1. Don’t retweet him.
Trump’s tweets are often so outrageous that the media covers them as stories, and many people are upset, correctly noting that the president’s posts perpetuate bigotry and could feed violence and hatred against immigrants, Muslims, and people of color.
The problem is that by reposting the president’s tweets, the media and social media only amplify these dangerous messages, bringing the images into millions of people’s feeds. Retweeting or Facebook-sharing a harmful post only highlights it, making it more likely to stick in people’s minds, which can seriously hurt vulnerable communities.
Don’t retweet or reply-tweet harmful content.
2. Tell the truth instead.
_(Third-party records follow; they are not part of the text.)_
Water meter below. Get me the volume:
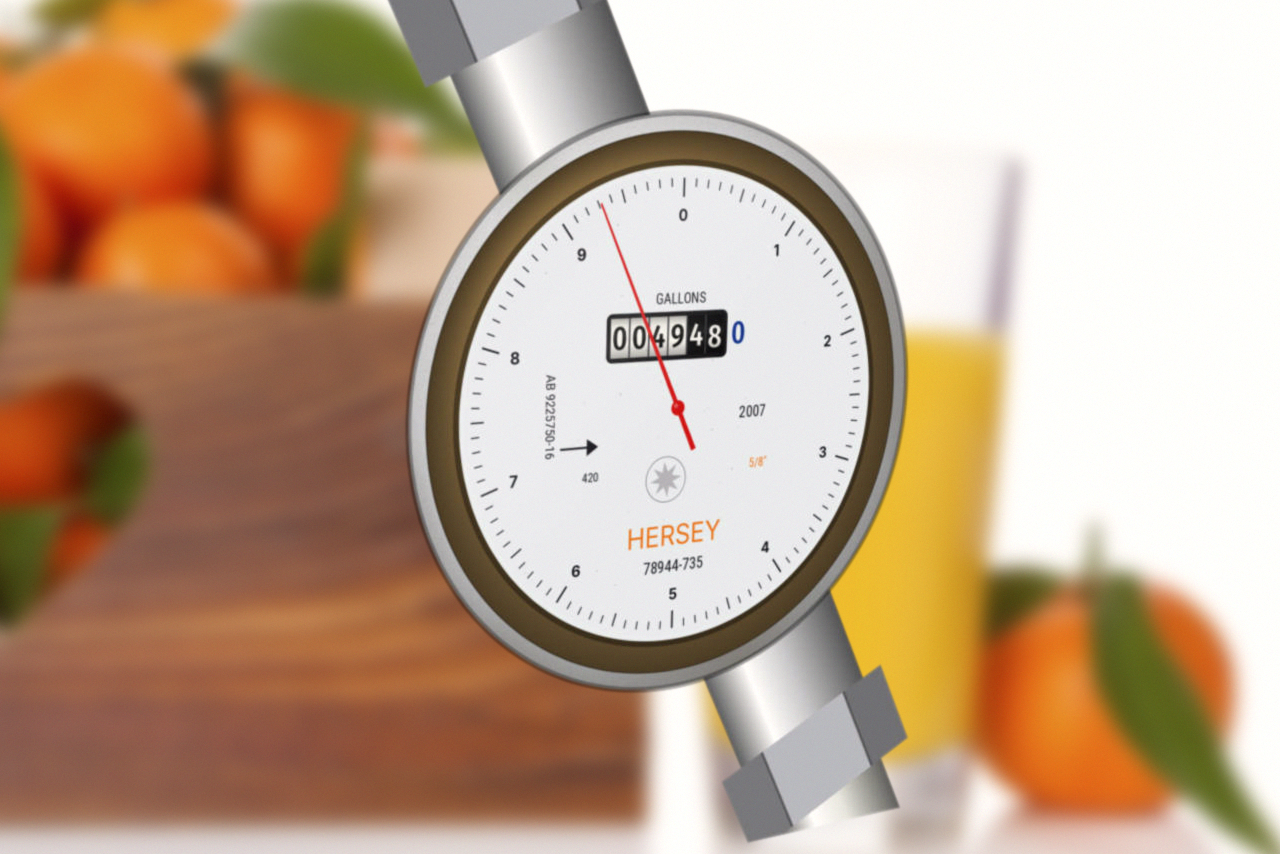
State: 49479.3 gal
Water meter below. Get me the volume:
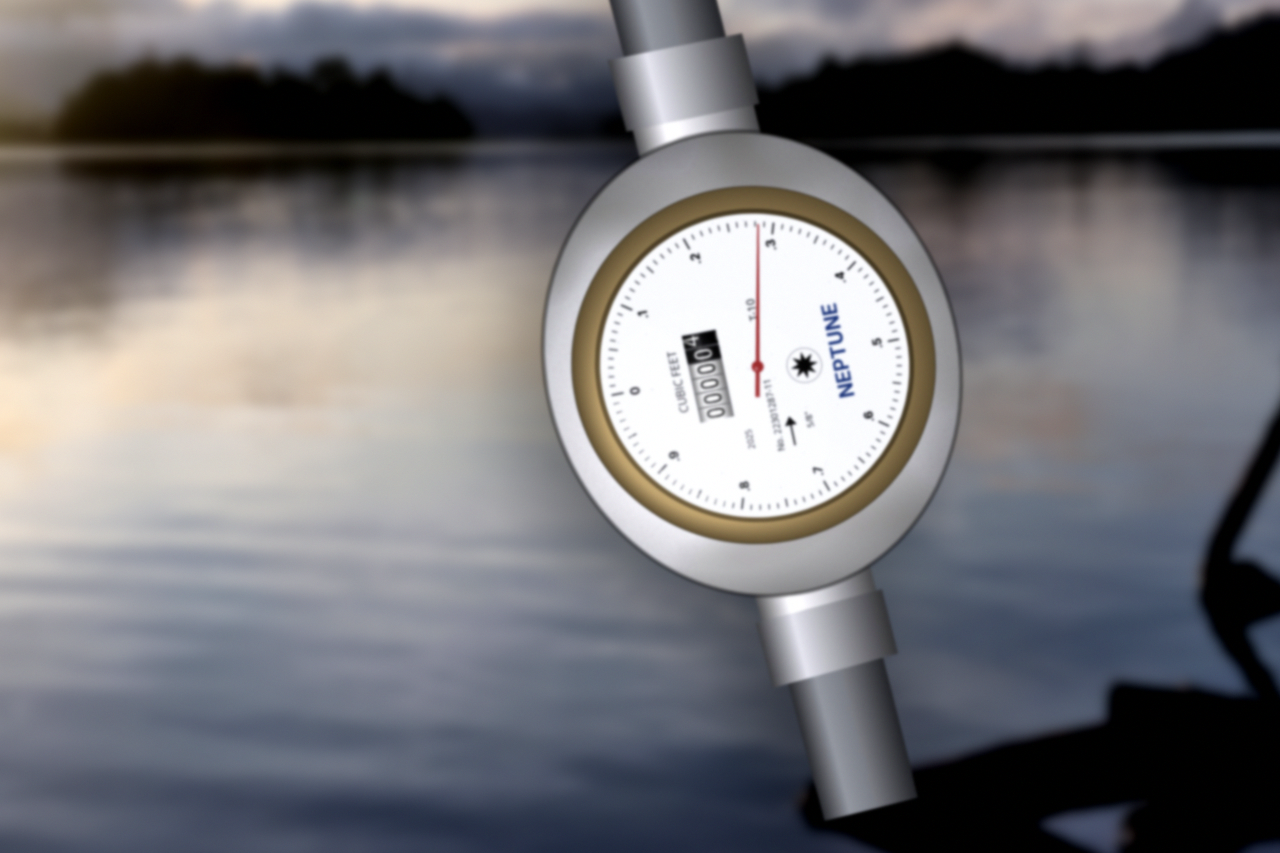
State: 4.28 ft³
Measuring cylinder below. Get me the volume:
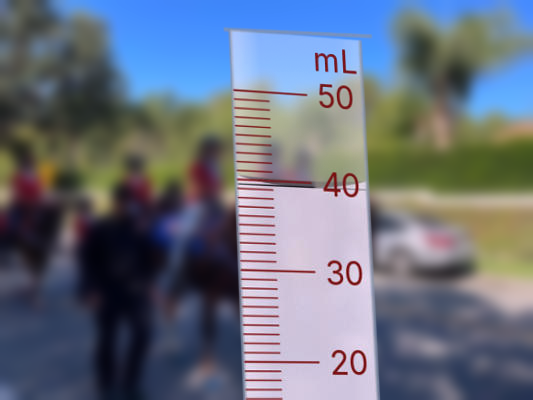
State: 39.5 mL
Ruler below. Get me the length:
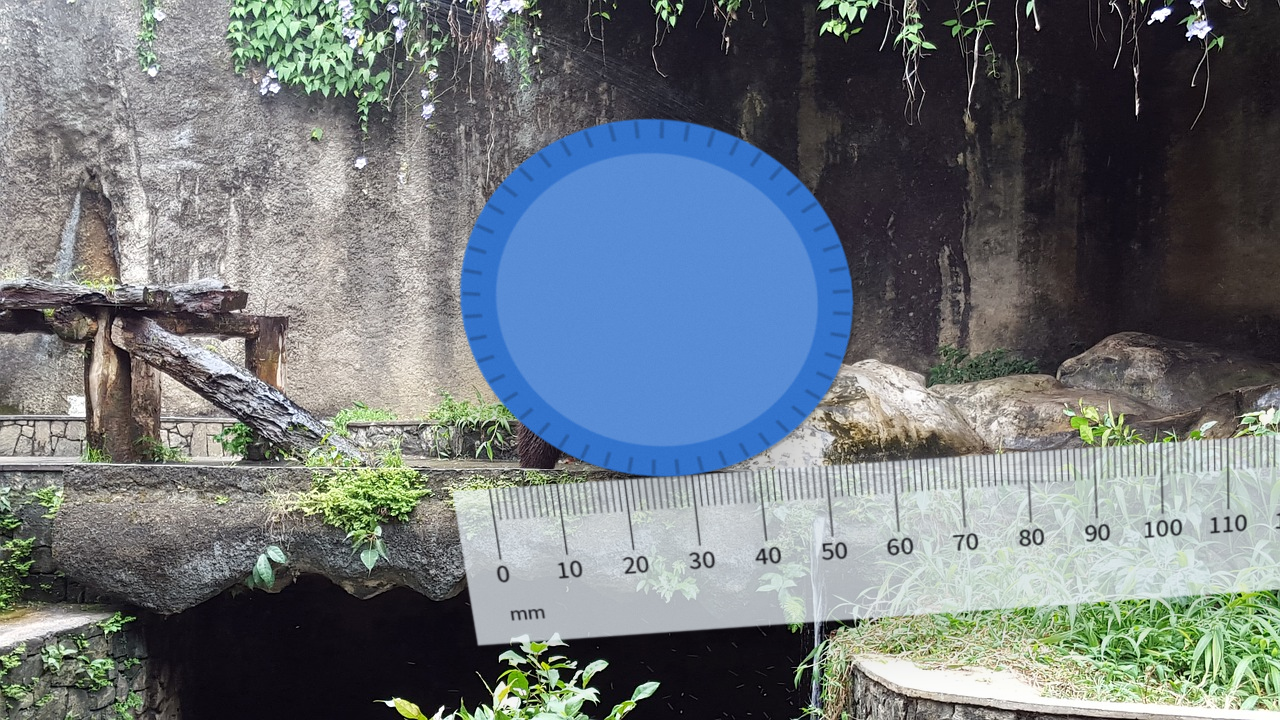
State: 56 mm
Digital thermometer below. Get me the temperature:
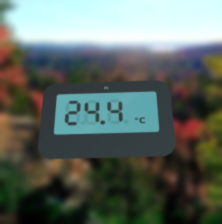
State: 24.4 °C
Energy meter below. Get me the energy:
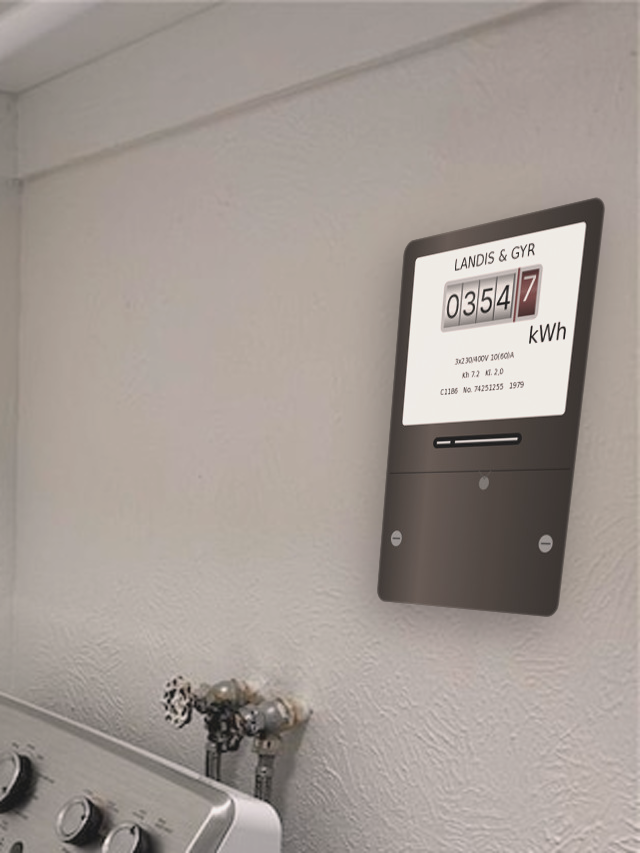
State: 354.7 kWh
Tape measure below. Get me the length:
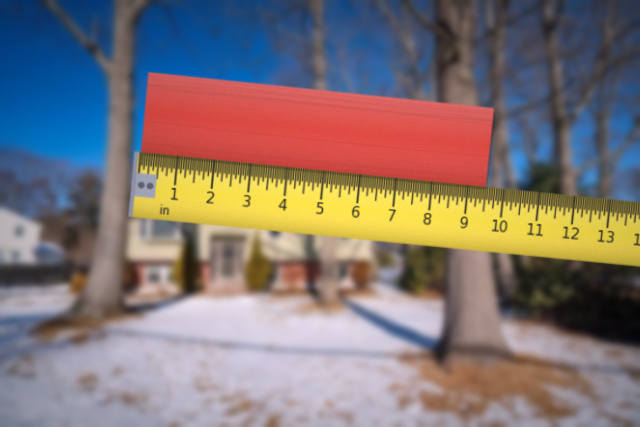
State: 9.5 in
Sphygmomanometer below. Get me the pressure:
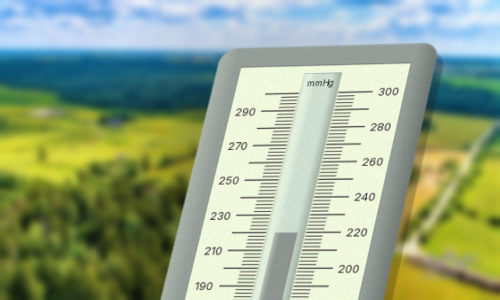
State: 220 mmHg
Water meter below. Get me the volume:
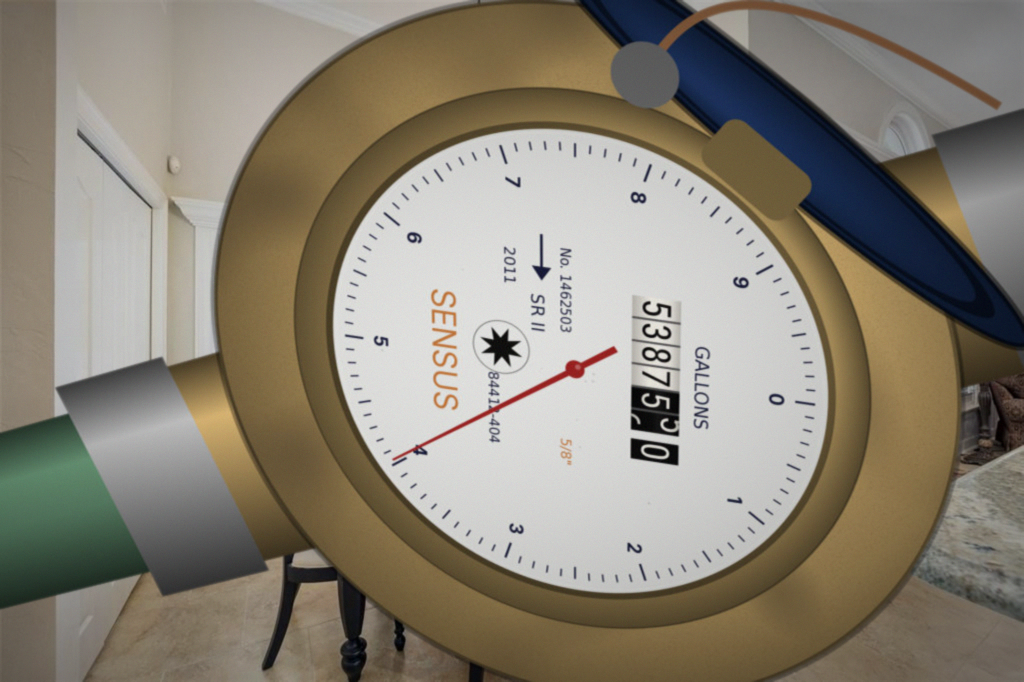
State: 5387554.0 gal
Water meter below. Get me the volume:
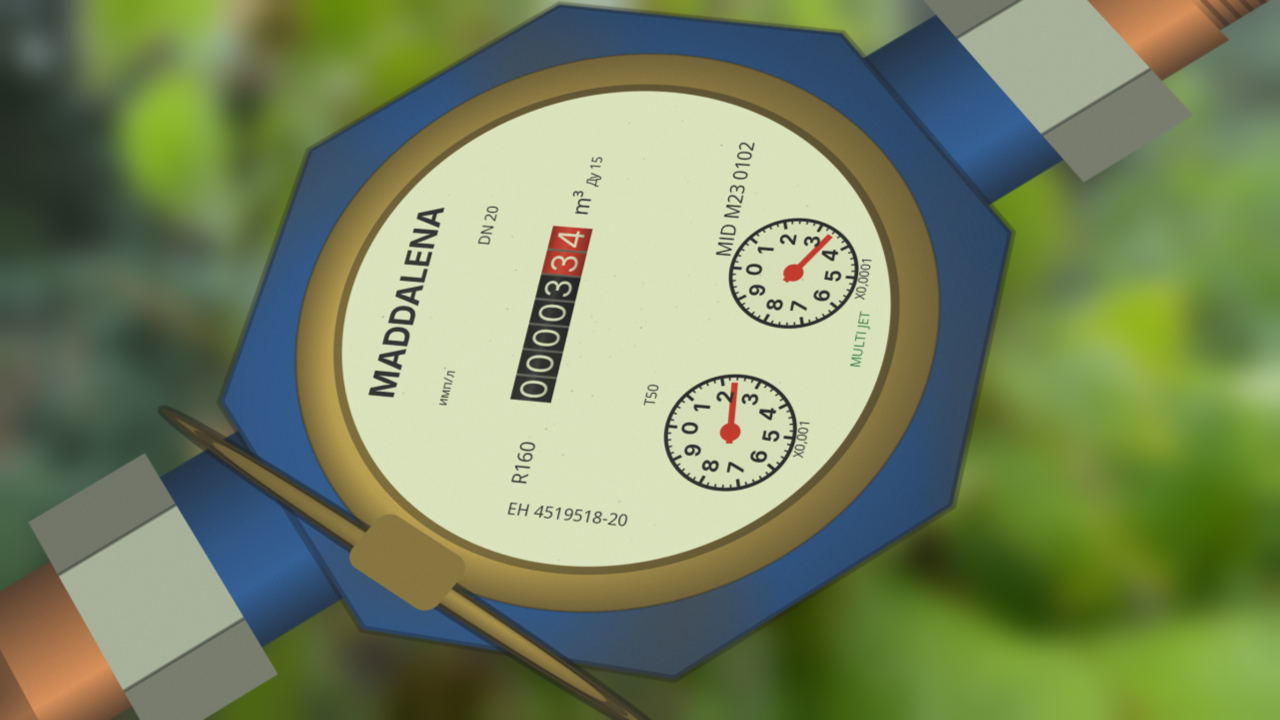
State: 3.3423 m³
If you have to mention the tweet, identify its purpose.
Trump’s tweets are dangerous, but so are his administration’s racist policies, including the Muslim ban, family separation, and other policies that target immigrants and people of color in the United States and abroad. If you want to weigh in when the president's tweets are breaking news, be sure to focus on the people who are affected by these policies as well as by the president’s endorsement of racist memes.
3. Uplift the voices we should listen to instead.
Part of challenging racism and misinformation is building empathy and connections between members of our communities. Unfortunately, the media tends to present stories in one-dimensional and stereotypical ways, such as reducing Muslims to either extremists or victims or framing immigrants as either “good” or “bad.” That’s one reason why Trump’s tweets are so dangerous: They build on existing stereotypes of targeted groups and the lack of complex representations in the media.
Follow artists, writers, activists, and thinkers of color online, share their work, and center the voices of people directly impacted by the issues you comment on. To get started, check out United We Dream, UndocuBlack, ConMijente, Muslim Justice League, MPower Change, Young Muslim Collective, and the Arab American Action Network.
4. Address racist comments in your own networks.
While the president's tweets always garner a lot of attention, he's not alone in perpetuating racist images and ideas. When someone in your network posts something racist, xenophobic, or Islamophobic, here are some ideas for how to respond:
- Instead of arguing, ask questions. Try to move the person to consider their entrenched ideas by listening.
- Take the conversation offline – it might be time to ask your friend or family member to coffee to talk face to face.
- Post a fresh comment instead of replying to a negative one. Getting into a back and forth argument with a stranger might not be worth your time. But you can make sure a negative comment doesn’t stand unchallenged.
- Finally if someone is posting hate speech, it might be time to block them.